The Colbert Report: I'm not racist
In the public eye, you can’t go much worse than being labelled a racist. Unless you’re Stephen Colbert, that is; if you’re Stephen Colbert you can use facts, common sense and trademark wit to change your perception in a matter of days. Short version: this has been excellently and expertly dealt with.
The right to be smug: Stephen Colbert
You need reminding what happened, obviously. On March 27, The Colbert Report’s official Twitter account got the righteous people of Twitter all worked up when, “I am willing to show #Asian community I care by introducing the Ching-Chong Ding-Dong Foundation for Sensitivity to Orientals or Whatever” was posted.
Out of context – as many have noted – this looks like a racist thing to say. But within the context of The Colbert Report, which saw the ‘Ching-Chong Ding-Dong’ joke utilised many times (it was even posted on Facebook with a link to the video and no one gave a turd) it’s safe to assume Cobert isn’t racist.
Monday’s Colbert Report addressed the situation with the opening segment of the show. “The Cancel Colbert people think that even in context, I am racist. I just want to say I am not a racist. I don't even see race, not even my own. People tell me I'm white and I believe them because I just spent six minutes explaining how I am not a racist- and that is about the whitest thing you could do,” he said.
“We almost lost me,” added Colbert in the hilarious segment. “I’m never going to take me for granted. Who would have thought that a means of communication limited to 140 characters would ever create misunderstanding?”

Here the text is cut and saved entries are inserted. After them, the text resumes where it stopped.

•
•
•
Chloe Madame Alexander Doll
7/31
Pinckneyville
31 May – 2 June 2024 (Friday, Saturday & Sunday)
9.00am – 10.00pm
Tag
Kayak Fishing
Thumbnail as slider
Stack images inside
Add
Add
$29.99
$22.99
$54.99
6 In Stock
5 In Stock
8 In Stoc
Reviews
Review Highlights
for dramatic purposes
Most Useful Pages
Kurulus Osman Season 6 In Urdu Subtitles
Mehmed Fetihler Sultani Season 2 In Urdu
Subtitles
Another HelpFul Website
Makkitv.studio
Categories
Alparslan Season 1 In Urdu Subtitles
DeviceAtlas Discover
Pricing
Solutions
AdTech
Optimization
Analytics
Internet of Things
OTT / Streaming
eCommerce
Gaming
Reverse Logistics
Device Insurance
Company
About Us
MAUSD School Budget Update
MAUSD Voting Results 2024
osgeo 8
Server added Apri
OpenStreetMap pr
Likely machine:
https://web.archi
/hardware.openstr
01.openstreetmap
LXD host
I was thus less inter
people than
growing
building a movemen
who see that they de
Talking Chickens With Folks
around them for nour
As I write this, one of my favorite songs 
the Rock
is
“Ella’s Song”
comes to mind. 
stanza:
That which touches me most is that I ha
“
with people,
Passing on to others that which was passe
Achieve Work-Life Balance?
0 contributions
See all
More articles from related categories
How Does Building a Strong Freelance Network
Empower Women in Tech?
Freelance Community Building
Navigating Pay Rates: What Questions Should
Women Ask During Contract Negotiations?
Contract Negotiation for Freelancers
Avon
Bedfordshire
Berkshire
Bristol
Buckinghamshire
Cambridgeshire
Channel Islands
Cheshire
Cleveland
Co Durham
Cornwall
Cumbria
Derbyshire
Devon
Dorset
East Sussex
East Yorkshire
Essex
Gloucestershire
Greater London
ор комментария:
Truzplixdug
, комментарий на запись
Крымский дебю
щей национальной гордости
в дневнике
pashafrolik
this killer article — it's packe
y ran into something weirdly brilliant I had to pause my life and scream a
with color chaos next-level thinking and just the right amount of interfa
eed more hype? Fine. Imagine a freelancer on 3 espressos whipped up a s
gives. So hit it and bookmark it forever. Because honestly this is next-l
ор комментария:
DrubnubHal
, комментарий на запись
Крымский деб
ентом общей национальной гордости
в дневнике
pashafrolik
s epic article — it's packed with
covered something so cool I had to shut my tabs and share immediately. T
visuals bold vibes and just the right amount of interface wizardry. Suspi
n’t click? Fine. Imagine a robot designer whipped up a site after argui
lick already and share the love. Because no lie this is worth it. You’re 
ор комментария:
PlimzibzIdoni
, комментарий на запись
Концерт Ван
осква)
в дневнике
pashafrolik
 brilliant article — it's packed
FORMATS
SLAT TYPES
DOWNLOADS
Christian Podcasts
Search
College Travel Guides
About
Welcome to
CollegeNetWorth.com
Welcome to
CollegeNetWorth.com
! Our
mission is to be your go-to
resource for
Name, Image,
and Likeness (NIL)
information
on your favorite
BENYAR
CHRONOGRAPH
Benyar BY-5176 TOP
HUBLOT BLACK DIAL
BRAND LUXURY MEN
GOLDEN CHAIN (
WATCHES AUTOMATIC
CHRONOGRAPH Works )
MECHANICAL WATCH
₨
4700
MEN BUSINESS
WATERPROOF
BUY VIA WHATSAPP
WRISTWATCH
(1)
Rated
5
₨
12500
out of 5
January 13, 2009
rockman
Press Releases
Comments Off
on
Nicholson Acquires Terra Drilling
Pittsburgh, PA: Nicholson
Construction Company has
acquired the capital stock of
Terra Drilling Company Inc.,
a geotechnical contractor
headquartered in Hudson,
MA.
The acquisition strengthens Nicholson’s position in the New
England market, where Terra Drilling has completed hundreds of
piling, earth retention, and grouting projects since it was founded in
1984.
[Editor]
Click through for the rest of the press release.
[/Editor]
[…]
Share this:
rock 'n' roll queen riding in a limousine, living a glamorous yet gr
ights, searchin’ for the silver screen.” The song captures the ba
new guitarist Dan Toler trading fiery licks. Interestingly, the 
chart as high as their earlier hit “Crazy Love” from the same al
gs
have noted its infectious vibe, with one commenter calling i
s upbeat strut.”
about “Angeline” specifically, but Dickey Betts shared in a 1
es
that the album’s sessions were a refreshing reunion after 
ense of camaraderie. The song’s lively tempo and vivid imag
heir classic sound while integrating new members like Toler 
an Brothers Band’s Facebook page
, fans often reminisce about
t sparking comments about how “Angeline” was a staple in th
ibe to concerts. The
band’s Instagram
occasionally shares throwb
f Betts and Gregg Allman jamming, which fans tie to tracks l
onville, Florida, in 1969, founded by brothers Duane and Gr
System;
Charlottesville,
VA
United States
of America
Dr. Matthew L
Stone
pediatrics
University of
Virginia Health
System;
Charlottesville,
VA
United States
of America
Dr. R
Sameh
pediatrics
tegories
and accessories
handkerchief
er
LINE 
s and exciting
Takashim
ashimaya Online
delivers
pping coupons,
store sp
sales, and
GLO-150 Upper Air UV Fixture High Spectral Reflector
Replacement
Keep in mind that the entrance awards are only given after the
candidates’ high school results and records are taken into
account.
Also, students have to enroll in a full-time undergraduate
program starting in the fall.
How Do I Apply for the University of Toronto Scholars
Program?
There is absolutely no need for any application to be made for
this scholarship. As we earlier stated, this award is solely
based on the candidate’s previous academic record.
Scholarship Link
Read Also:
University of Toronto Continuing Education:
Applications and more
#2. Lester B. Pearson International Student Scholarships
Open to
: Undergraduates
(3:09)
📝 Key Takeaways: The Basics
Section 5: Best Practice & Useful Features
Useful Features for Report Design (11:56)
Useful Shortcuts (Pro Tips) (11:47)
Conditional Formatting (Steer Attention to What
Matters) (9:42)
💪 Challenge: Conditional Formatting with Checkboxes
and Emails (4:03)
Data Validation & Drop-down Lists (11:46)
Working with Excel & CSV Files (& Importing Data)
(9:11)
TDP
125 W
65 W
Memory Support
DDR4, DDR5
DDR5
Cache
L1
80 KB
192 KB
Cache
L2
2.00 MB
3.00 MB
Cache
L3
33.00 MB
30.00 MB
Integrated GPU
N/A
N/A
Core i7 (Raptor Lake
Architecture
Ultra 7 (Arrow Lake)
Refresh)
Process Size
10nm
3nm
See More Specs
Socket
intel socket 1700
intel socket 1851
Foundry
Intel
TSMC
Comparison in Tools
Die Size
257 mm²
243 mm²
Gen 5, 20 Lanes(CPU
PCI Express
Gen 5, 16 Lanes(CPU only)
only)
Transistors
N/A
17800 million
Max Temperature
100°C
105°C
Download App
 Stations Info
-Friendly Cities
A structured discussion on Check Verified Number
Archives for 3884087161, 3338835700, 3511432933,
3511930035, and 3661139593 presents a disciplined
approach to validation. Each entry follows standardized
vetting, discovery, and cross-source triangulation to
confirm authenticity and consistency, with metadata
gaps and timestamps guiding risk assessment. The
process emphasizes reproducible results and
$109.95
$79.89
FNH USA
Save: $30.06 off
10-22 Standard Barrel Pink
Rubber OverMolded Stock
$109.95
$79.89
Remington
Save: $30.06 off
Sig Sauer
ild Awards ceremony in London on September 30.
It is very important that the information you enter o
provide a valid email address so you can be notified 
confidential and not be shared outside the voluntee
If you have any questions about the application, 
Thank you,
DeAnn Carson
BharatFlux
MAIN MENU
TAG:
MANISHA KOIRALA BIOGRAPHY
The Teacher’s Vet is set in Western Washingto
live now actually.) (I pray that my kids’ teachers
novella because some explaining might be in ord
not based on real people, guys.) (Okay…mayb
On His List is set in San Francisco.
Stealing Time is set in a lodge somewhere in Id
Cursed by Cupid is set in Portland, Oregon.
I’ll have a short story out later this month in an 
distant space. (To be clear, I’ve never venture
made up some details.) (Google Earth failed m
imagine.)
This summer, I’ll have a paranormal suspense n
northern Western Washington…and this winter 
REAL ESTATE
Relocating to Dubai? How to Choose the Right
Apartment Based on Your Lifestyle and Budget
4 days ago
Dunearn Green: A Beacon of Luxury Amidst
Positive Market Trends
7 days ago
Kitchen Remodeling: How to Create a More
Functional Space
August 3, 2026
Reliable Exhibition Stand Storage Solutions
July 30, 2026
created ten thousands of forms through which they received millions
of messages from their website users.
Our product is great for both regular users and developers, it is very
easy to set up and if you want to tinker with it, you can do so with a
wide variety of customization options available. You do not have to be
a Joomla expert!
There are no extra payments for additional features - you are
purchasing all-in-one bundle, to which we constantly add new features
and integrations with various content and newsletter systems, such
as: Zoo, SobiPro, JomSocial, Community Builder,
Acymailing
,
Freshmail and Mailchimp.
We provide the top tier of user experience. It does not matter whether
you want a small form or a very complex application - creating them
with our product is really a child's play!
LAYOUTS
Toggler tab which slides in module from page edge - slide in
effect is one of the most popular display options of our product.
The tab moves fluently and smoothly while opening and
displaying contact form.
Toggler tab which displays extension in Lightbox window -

The end of the segment, which also aimed to end the whole went along the line of this: “That ends that controversy. I just pray that no one tweets about the time I said that Rosa Parks was overrated, Hitler had some good ideas or ran a cartoon during Black History Month showing President Obama teaming up with the Ku Klux Klan because, man, that sounds pretty bad out of context.”
So Colbert, there, with a lesson on how things out of context can seem ridiculous and, more importantly, bad, when they’re in fact satirical and hugely funny. Colbert, too, gave an impeccable lesson on how to deal with a crisis like this.